The United States’ population is aging rapidly. More than 1 in 6 people are over the age of 65 today, and more than 10,000 additional people turn 65 every day. By 2034, for the first time in U.S. history there will be more people over the age of 65 than under the age of 18.
These demographic trends mean growing demand for health-related services and programs that will allow Americans to stay in their communities and live in their homes as they age.
However, providing those services and programs remains a challenge – especially for Americans who are dual-eligible and qualify for both Medicare and Medicaid.
Fortunately, the federal government is working to tackle this problem. The Centers for Medicare and Medicaid (CMS) recently released two proposed rules (1, 2) that, if finalized, would make sweeping reforms to the delivery of these services paid for by Medicaid.
These new rules make some important strides to ensure that the home and community-based services covered by Medicaid are coordinated with Medicare coverage for those enrolled in both programs. But more must be done.

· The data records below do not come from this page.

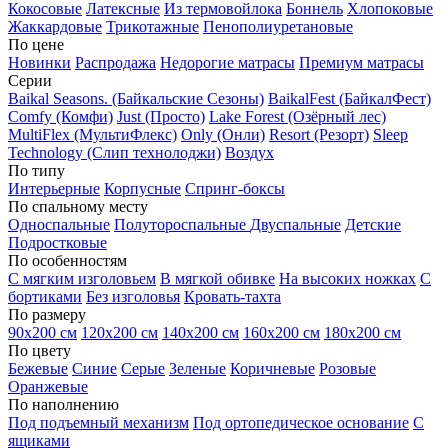
Кокосовые
Латексные
Из термовойлока
Боннель
Хлопоковые
Жаккардовые
Трикотажные
Пенополиуретановые
По цене
Новинки
Распродажа
Недорогие матрасы
Премиум матрасы
Серии
Baikal Seasons. (Байкальские Сезоны)
BaikalFest (БайкалФест)
Comfy (Комфи)
Just (Просто)
Lake Forest (Озёрный лес)
MultiFlex (МультиФлекс)
Only (Онли)
Resort (Резорт)
Sleep
Technology (Слип технолоджи)
Воздух
По типу
Интерьерные
Корпусные
Спринг-боксы
По спальному месту
Односпальные
Полутороспальные
Двуспальные
Детские
Подростковые
По особенностям
С мягким изголовьем
В мягкой обивке
На высоких ножках
С
бортиками
Без изголовья
Кровать-тахта
По размеру
90х200 см
120х200 см
140х200 см
160х200 см
180х200 см
По цвету
Бежевые
Синие
Серые
Зеленые
Коричневые
Розовые
Оранжевые
По наполнению
Под подъемный механизм
Под ортопедическое основание
С
ящиками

In letters sent to CMS on June 27, AV elevated the experience of the dual-eligible population, encouraging the agency to consider opportunities to center this group and their unique set of needs.
“People aren’t disjointed, it’s our systems that are disjointed,” said Arielle Mir, Vice President of Complex Care at Arnold Ventures. “Efforts to improve home and community-based services funded through Medicaid must contemplate the needs of people who are dual-eligible and their Medicare coverage.”
The Benefits of Home and Community Care
While institutions like nursing homes can provide around-the-clock support for aging Americans, most people report preferring to receive long-term care services in their homes or the community.
There are significant benefits of having home and community-based services and supports available to people where they live. For one, it’s often less expensive to deliver care in the community than in a nursing home. Additionally, these types of supports can prevent hospitalizations due to issues like falls, which may occur when people who would benefit from help at home try to care for themselves independently.
The benefits of these services aren’t limited to older Americans. People living with disabilities – including physical, developmental, and intellectual disabilities – oftentimes also rely on these services to remain achieve their health goals.
Integrating Medicaid and Medicare
Medicaid is the primary financer of these home and community health-related services nationwide, spending more than 475 billion dollars a year and paying for almost 50% of these services.
Attempting to improve access to these services – such as with CMS’ two new proposed rules – will help provide what people want, can lead to better outcomes, and can save the government money. But if long-term care services are not coordinated with other health care services, such as primary care doctors, then individuals may fall through the cracks and not receive the support they need to lead healthy lives in their communities.
This unfortunate reality is all too common for the 9 million dual-eligible individuals who are enrolled in both Medicaid and Medicare simultaneously.
Their Medicaid coverage provides them with long-term care services, including supports in the home and community, while Medicare functions as more traditional health insurance and pays for hospitalizations and primary care visits.
The comment letter from AV recommends that CMS address the full range of coverage for the dual-eligible population, and issue guidance outlining how the pieces — including Medicare and Medicaid — fit together for this group.